PS.  We’re looking for 467 people to donate $15, what’s a few Starbucks drinks?

Home alone

I’m home alone right now, Alexis and Emma are at a baby shower – the only sound is the trickle of water flowing into our very dirty fish tank (and that’s an understatment).  I’m putting together a support letter and other information for Poland and am enjoying the aloneness quite well.  Today we went to a Polish place for lunch, I always like going there, although today we were rushed, not so fun.  Maybe a couple weeks from now we’ll go again and not be rushed.

Today:
Misja Polska – Mission Poland

Watching people and reflecting…

For the past week I’ve been doing a lot of my work from Starbucks, seeing as I pay for T-Mobile’s web service on my phone and included is there wi-fi hotspots, why not use it? So, with that I’ve been watching people, lots of people. Sometimes somone will come in and God reveals something about that person to me, usually I pray, sometimes I smile, other times it’s a simple nod.

I’m enjoying it, it’s refreshing to be with people and practice listening to God’s heart. It’s encouraging, and it helps focus me on what I may share this week at the Forge. Also, as I mentioned on our other blog, there have been so many other Jesus followers here, every day, multiple times a day, salting I hope. Live. Love. Laugh. That’s what I have learned from sitting at Starbucks for three days.
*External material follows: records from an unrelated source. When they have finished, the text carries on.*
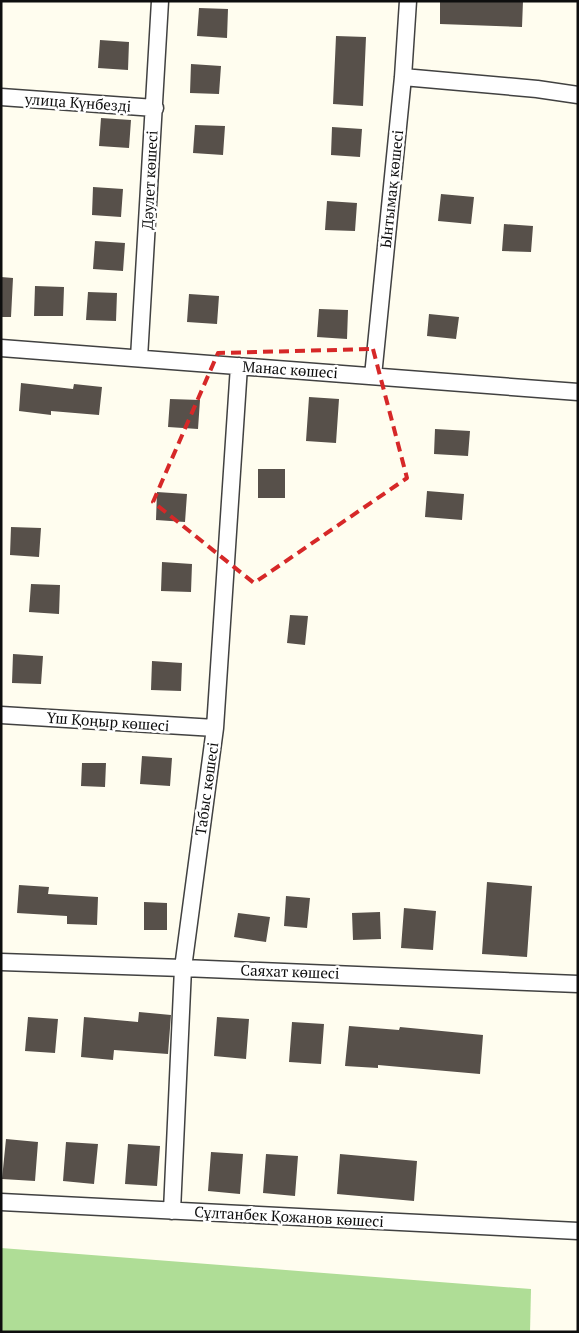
<svg xmlns="http://www.w3.org/2000/svg" width="579" height="1333" font-family="'PT Serif',serif">
	<style>
		.forest { fill: #afdd96 }
		.building { fill: #57504a }
		.lines { fill: none; stroke-linecap: round; stroke-linejoin: round }
		.minor-casing { stroke: #414141; stroke-width: 19 }
		.minor { stroke: #fff; stroke-width: 16 }
		.marked { fill: none; stroke: #d62828; stroke-width: 4; stroke-dasharray: 10 6; stroke-linejoin: round }
		.labels { text-anchor: middle; stroke-width: 5; stroke-linejoin: round; paint-order: stroke }
		.street-label { font-size: 15px; fill: #0e0e0e; stroke: #fff }
	</style>
	<rect width="100%" height="100%" fill="#fffdef"/>
	<path class="forest" d="M1,1248L531,1289L530,1332H1Z"/>
	<path class="building" d="M440,1H523L522,27L440,24Z
		M199,8L228,9L227,38L197,36Z
		M336,36L366,37L363,106L333,104Z
		M100,40L129,42L128,70L98,68Z
		M191,64L221,66L219,94L190,93Z
		M101,118L131,120L129,148L99,146Z
		M195,125L225,126L223,155L193,153Z
		M332,127L362,129L360,157L331,155Z
		M93,187L123,189L121,217L92,215Z
		M441,194L474,197L471,224L438,221Z
		M327,201L357,203L355,231L325,230Z
		M504,224L533,226L531,252L502,251Z
		M95,241L125,243L123,271L93,269Z
		M1,277L13,278L11,317H1Z
		M35,286L64,287L63,316H34Z
		M88,292L117,293L116,321L86,320Z
		M189,294L219,296L217,324L187,322Z
		M319,309L348,310L347,339L317,337Z
		M429,314L459,317L456,339L427,336Z
		M21,383L73,389L74,384L102,387L99,415L51,411V415L19,411Z
		M309,397L339,399L336,443L306,441Z
		M170,399L200,400L198,429L168,427Z
		M435,429L470,431L468,456L434,454Z
		M258,469H285V498H258Z
		M427,491L464,494L462,520L425,517Z
		M157,492L187,494L185,522L156,520Z
		M11,527L41,528L39,557L10,555Z
		M162,562L192,564L191,592L161,591Z
		M31,584L60,585L59,614L29,612Z
		M290,615L308,616L305,645L287,643Z
		M13,654L43,656L41,684L12,683Z
		M152,661L182,663L181,691L151,690Z
		M142,756L172,758L170,786L140,784Z
		M82,763H106L105,787L81,786Z
		M487,882L532,886L527,957L482,954Z
		M19,885L49,887L48,894L98,897L97,925L67,924V916L17,913Z
		M286,896L310,898L307,928L284,926Z
		M144,902L167,903V930H144Z
		M404,908L436,911L433,950L401,948Z
		M380,912L381,939L353,940L352,913Z
		M238,913L270,917L266,942L234,937Z
		M139,1012L171,1015L168,1054L114,1050L113,1060L81,1057L84,1017L138,1022Z
		M28,1017L58,1019L55,1053L25,1051Z
		M217,1017L249,1019L246,1059L214,1056Z
		M292,1022L324,1024L321,1064L289,1062Z
		M349,1026L399,1030L400,1027L483,1035L480,1074L378,1065V1068L345,1066Z
		M6,1139L38,1142L35,1181L2,1179Z
		M66,1142L98,1144L94,1184L63,1181Z
		M128,1144L160,1146L157,1186L125,1184Z
		M211,1152L243,1154L240,1194L208,1191Z
		M266,1154L298,1156L295,1196L263,1193Z
		M340,1154L417,1161L414,1201L337,1194Z"/>
	<g class="lines">
		<defs>
			<path id="minor" d="M403,77L537,89L578,95
				M1,97L155,108
				M1,348L578,392
				M139,358L160,1
				M373,376L403,77L408,1
				M1,715L215,728
				M1,962L183,968L578,984
				M1,1202L578,1231
				M172,1211L183,968L215,728L239,366"/>
		</defs>
		<use href="#minor" class="minor-casing"/>
		<use href="#minor" class="minor"/>
	</g>
	<path class="marked" d="M373,349L407,478L254,583L153,502L218,353Z"/>
	<g class="labels">
		<g class="street-label">
			<text transform="translate(78 103) rotate(4)" y="5">улица Күнбезді</text>
			<text transform="translate(150 180) rotate(-87)" y="5">Дәулет көшесі</text>
			<text transform="translate(392 189) rotate(-84)" y="5">Ынтымақ көшесі</text>
			<text transform="translate(290 370) rotate(4)" y="5">Манас көшесі</text>
			<text transform="translate(108 722) rotate(4)" y="5">Үш Қоңыр көшесі</text>
			<text transform="translate(207 789) rotate(-82)" y="5">Табыс көшесі</text>
			<text transform="translate(290 972) rotate(2)" y="5">Саяхат көшесі</text>
			<text transform="translate(289 1217) rotate(3)" y="5">Сұлтанбек Қожанов көшесі</text>
		</g>
	</g>
	<rect width="579" height="1333" fill="none" stroke="#0e0e0e" stroke-width="5"/>
</svg>
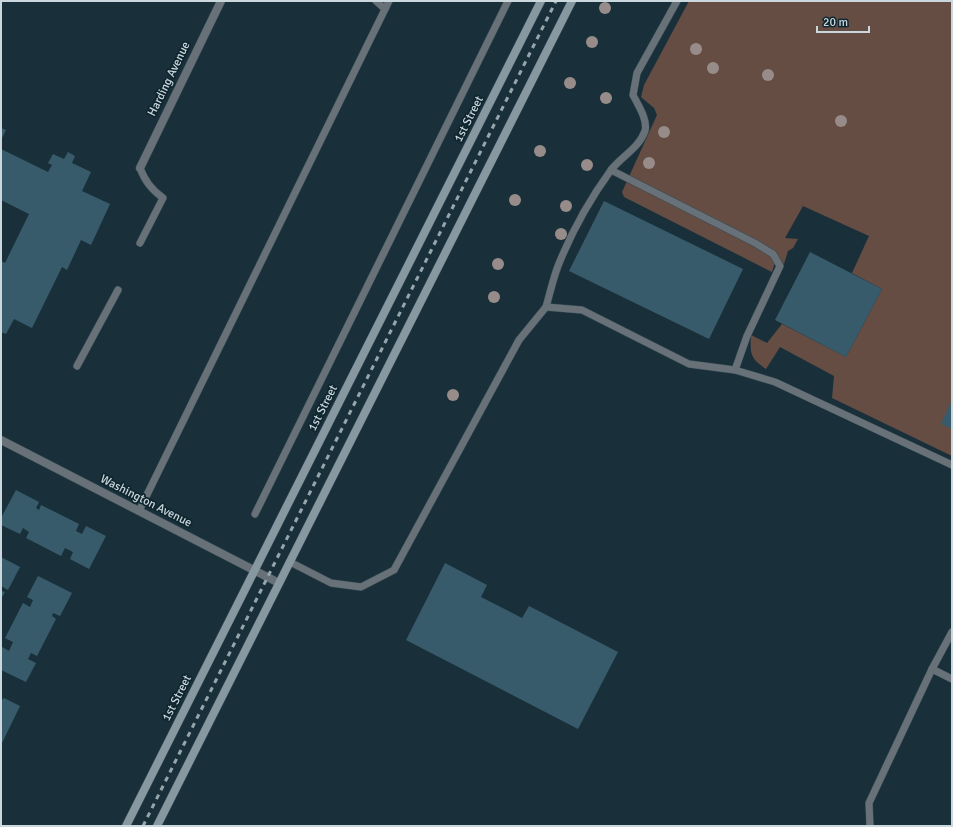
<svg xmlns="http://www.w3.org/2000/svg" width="953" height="827" font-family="Signika,sans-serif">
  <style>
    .green { fill: #664d44 }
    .building { fill: #385b6b }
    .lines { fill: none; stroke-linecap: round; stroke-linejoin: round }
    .lane-casing { stroke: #354b54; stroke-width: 8 }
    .street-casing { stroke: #354b54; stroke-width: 9 }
    .secondary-casing { stroke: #354b54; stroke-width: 9 }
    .lane { stroke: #677177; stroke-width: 7 }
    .street { stroke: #677177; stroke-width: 8 }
    .secondary { stroke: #8898a1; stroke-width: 8 }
    .rail { stroke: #96a6ad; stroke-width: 3; stroke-dasharray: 5 5; stroke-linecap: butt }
    .tree { fill: #978c89 }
    .labels { text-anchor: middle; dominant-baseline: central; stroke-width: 3.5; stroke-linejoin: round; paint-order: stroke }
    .street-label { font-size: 12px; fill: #cad7dd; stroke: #0f262f }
  </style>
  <rect width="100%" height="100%" fill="#19303a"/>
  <path class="green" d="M689,1H952V456L832,398L834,376L780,347L766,369C750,358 750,354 751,335L767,343L782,324L846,357L882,289L852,273L869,236L803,206L785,238L798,239L793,248L788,251L784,264L776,259L772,272L624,197L622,192L657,115L654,108L641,97L644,85Z"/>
  <g class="building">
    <polygon points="1,128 6,130 1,140"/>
    <polygon points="1,149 48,172 52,165 48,163 53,154 64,159 68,152 75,156 72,163 91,172 82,191 110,204 91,245 81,240 67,270 62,267 32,328 14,319 6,334 1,332 1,261 5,263 29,214 1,200"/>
    <polygon points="604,201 743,269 709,339 569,271"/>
    <polygon points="810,252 882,289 846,357 775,320"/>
    <polygon points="952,400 952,429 941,424"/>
    <polygon points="16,490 39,502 36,508 39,510 41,505 79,524 76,531 82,534 86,526 106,536 89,569 70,559 73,552 65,548 61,556 26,538 29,532 23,528 20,534 1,525 1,518"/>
    <polygon points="1,557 20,567 8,590 1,586"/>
    <polygon points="445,563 487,585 481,597 522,618 529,606 618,652 578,729 406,640"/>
    <polygon points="38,576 72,593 60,616 53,613 52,616 56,619 37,656 31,653 28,659 36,663 26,682 1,670 1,650 2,647 9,651 13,642 5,638 23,603 30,607 33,600 27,597"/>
    <polygon points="1,591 5,592 1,599"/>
    <polygon points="4,698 20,706 1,745 1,701"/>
  </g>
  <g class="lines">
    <g class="lane-casing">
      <g id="lane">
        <polyline points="376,1 385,9"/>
        <path d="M140,168C145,181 151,189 163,198L140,243"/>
        <polyline points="611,170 755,243 773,254 780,266 747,336 735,370"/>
        <path d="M546,307C550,293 553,279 558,266C571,233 590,199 611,170C622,156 639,148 645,131C648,120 638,105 633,95L637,73L677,1"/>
        <polyline points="77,366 118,290"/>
        <polyline points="139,511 389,1"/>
        <polyline points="255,514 508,1"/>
        <polyline points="290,562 331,583 361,587 394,570 519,340 546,307 582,310 689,364 735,370 775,382 952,465"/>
        <polyline points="932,669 952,679"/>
        <polyline points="870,826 869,803 932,669 952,632"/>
      </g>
    </g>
    <g class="street-casing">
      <g id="street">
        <polyline points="140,168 221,1"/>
        <polyline points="1,440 279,583"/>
      </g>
    </g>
    <g class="secondary-casing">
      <g id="secondary">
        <polyline points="126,826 541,1"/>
        <polyline points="157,826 572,1"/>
      </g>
    </g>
    <use href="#lane" class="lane"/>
    <use href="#street" class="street"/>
    <use href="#secondary" class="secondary"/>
    <polyline class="rail" points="143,826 556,1"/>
  </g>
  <g class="tree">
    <circle cx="605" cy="8" r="6"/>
    <circle cx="592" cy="42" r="6"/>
    <circle cx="696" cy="49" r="6"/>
    <circle cx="713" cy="68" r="6"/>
    <circle cx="768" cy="75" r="6"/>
    <circle cx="570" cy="83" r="6"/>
    <circle cx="606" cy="98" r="6"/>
    <circle cx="841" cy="121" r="6"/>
    <circle cx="664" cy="132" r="6"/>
    <circle cx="540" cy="151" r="6"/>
    <circle cx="649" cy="163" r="6"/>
    <circle cx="587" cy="165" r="6"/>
    <circle cx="515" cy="200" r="6"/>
    <circle cx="566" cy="206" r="6"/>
    <circle cx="561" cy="234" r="6"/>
    <circle cx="498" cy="264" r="6"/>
    <circle cx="494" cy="297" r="6"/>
    <circle cx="453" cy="395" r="6"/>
  </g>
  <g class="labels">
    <g class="street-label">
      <text transform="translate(169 79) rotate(-64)">Harding Avenue</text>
      <text transform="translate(469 119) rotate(-63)">1st Street</text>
      <text transform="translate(323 408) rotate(-63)">1st Street</text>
      <text transform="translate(146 501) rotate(27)">Washington Avenue</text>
      <text transform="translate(177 698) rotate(-63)">1st Street</text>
    </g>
  </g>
  <rect width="953" height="827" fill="none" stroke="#cad7dd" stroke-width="4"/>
  <path d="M817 26v6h52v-6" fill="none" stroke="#cad7dd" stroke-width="2"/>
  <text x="823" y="26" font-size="12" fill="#cad7dd" stroke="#0f262f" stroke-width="3" paint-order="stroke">20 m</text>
</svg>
Hmm… just realized that I referenced I’ll be speaking on Thursday – it came out so natural, without hesitation, in the past I was almost afraid to say anything about speaking – disguised as “not wanting to gloat” – while of course I still don’t want to do that, I am feeling like what I have to share is life nurturing. May there be growth in me? Humility, it’s a tension.

The sex fight

For a lot of Christian men there is a struggle to keep sexually pure. Now I realize that there are a lot of definitions of “purity” out there, it seem that some think masterbation is okay, and others think dressing in a sexually attractive way is okay, while some believe that not talking about any of these things is okay as well. Yes, we’ve heard this over and over, and I am still not convinced that the Church at large (the full body of Christ) has really taken this on. As I speak to more and more men I realize the need for a new Church culture that speaks Truth and Grace into the suxual purity issue.

I guess I take a hybrid, or middle of the ground, approach to these things. I believe that most of the time people don’t take a deep look into the reasons behind these struggles. We, in the Church, have taken the appraoch of “think no evil, see no evil, speak no evil”. When, from what I observe this has lead us to isolation, shame, doubt, and in many cases deep wounds that fester anger and fear, Jesus instructed us to not have even a hint of lust. Yet he forgives.

You see, I know that the enemy plays with this part of our lives because it is so destructive towards our ability to relate to God, and to others. We can easily become isolated and cut off and then allowing people to Love us, and for us to Love others becomes increasingly hard due to the shame that surrounds our heart. So I ask, what is the root of these “problems”, how do we replace these desires with healthy ones? What is a healthy desire?

I am far from the answer, only recently have I began to fully grasp the freedom of exercising true freedom in this area. My past makes it difficult, but I know that He who is in me, is stronger than he who is in the world.